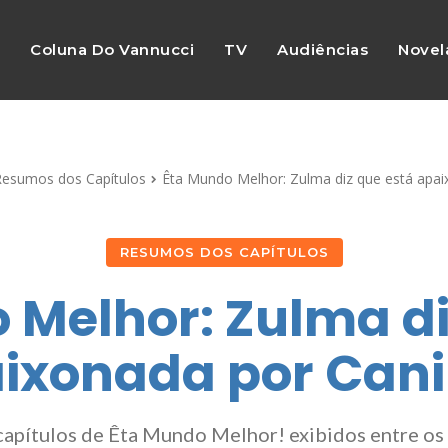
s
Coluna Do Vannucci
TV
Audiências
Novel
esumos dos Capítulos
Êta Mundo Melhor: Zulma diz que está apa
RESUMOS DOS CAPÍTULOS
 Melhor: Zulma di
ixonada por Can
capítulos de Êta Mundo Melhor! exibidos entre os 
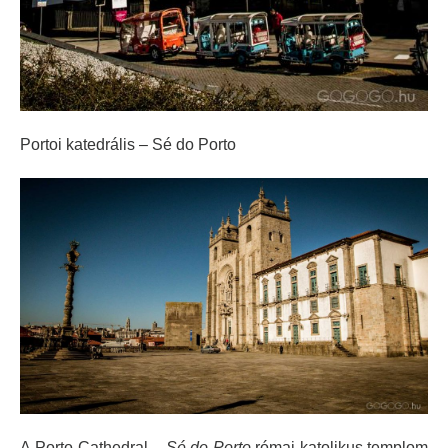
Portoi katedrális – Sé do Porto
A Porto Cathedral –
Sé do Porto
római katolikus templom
* * *
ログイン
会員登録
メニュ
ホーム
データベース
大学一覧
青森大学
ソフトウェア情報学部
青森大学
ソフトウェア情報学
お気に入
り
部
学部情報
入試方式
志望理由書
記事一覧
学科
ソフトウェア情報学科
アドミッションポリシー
* * *
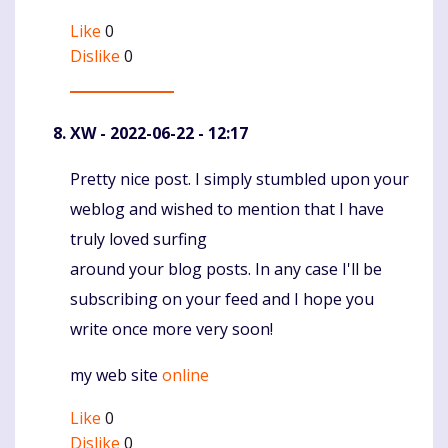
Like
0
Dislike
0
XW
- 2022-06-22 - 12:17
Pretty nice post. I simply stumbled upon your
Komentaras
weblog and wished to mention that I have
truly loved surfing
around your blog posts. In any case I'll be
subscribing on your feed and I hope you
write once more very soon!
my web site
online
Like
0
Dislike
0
* * *
| What is required |
Lines to set down from above: the line with "A Porto Cathedral –", the line with "római katolikus templom", and every line between, each exactly as written.

| Result below |
A Porto Cathedral –
Sé do Porto
római katolikus templom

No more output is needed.